In May, Arthur L. Horwich, Sterling Professor of Genetics and professor of pediatrics, was named a winner of the Shaw Prize in Life Science and Medicine, along with his longtime scientific collaborator Franz-Ulrich Hartl of the Max Planck Institute of Biochemistry in Germany. Horwich has devoted his career to understanding protein folding—how chains of amino acids are formed into three-dimensional, functional structures. Misfolded proteins have been implicated in many diseases, including Alzheimer’s disease and amyotrophic lateral sclerosis (ALS), also known as Lou Gehrig’s disease. The Shaw Prizes carry a monetary award of $1 million (US) and are given by the Hong Kong–based Shaw Prize Foundation for achievement in the life sciences, astronomy, and mathematics.

 

Endowment supports student research on heart surgery

In the 1960s, when cardiac surgery was still a young field, Horace C. Stansel Jr. was already making his mark at Yale School of Medicine as a skillful, innovative pediatric heart surgeon. A member of the YSM faculty until his death in 1994, Stansel built a reputation as a consummate physician, researcher, educator, and mentor. To carry on Stansel’s legacy, the Stansel family recently established an endowment that will provide support to Yale medical students conducting research in cardiac surgery. Known as the Horace C. Stansel Jr. Research Fund, the endowment will provide one- and two-year fellowships to students with financial need, allowing them to pursue research projects in both laboratory and clinical settings. The new fund provides important backing for the unique “Yale System” of medical education, which places great emphasis on original research by students.

 

Two inducted into American Academy

Two Yale scientists have been elected to the American Academy of Arts and Sciences.
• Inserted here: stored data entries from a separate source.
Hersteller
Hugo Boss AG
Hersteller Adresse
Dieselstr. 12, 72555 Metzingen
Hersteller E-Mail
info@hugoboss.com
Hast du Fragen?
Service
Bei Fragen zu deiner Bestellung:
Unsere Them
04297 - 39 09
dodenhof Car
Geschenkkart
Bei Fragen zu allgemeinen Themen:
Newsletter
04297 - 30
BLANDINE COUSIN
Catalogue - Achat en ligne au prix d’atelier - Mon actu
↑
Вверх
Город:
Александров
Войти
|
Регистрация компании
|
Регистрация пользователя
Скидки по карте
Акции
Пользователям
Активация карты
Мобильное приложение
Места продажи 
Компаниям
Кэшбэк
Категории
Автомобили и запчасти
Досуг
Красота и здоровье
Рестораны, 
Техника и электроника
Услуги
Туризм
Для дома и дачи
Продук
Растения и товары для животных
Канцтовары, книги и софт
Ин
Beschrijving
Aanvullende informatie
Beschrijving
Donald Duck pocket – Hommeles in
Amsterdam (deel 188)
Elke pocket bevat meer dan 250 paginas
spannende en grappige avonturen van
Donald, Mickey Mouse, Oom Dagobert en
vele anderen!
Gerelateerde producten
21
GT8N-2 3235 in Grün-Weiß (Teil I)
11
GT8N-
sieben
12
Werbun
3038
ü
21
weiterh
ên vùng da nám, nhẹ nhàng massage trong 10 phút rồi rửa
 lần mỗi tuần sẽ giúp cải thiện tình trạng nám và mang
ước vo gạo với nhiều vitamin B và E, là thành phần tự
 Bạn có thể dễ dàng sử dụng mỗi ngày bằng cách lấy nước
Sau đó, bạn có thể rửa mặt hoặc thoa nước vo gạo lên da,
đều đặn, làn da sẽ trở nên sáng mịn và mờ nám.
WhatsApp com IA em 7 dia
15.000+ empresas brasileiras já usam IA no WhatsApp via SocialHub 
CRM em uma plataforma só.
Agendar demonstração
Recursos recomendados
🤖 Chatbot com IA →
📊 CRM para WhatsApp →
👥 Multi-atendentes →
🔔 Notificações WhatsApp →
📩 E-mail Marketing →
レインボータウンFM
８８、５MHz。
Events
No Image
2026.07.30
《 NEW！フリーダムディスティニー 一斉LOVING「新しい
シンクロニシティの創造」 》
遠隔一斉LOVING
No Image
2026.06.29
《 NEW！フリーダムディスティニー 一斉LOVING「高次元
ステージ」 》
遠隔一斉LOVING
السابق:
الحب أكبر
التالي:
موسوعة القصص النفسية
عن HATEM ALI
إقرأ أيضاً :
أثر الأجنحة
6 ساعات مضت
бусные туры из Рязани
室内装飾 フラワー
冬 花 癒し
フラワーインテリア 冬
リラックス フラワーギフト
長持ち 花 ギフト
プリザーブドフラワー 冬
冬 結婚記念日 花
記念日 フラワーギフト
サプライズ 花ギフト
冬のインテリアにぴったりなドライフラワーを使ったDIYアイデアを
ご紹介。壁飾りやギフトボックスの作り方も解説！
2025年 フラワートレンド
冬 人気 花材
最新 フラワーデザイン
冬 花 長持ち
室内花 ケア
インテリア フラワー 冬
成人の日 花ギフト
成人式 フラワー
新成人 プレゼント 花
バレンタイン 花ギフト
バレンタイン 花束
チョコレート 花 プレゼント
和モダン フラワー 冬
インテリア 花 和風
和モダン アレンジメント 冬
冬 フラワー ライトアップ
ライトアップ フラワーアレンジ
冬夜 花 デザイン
Richard P. Lifton, chair and Sterling Professor of Genetics and Howard Hughes Medical Institute investigator, and John R. Carlson, the Eugene Higgins Professor of Molecular, Cellular, and Developmental Biology, were named fellows of the academy in April and will be formally inducted at an October ceremony in Cambridge, Massachusetts. The academy was founded in 1780 during the American Revolution. Today it is an international society whose 4,600 fellows and 600 foreign honorary members are drawn from multiple disciplines.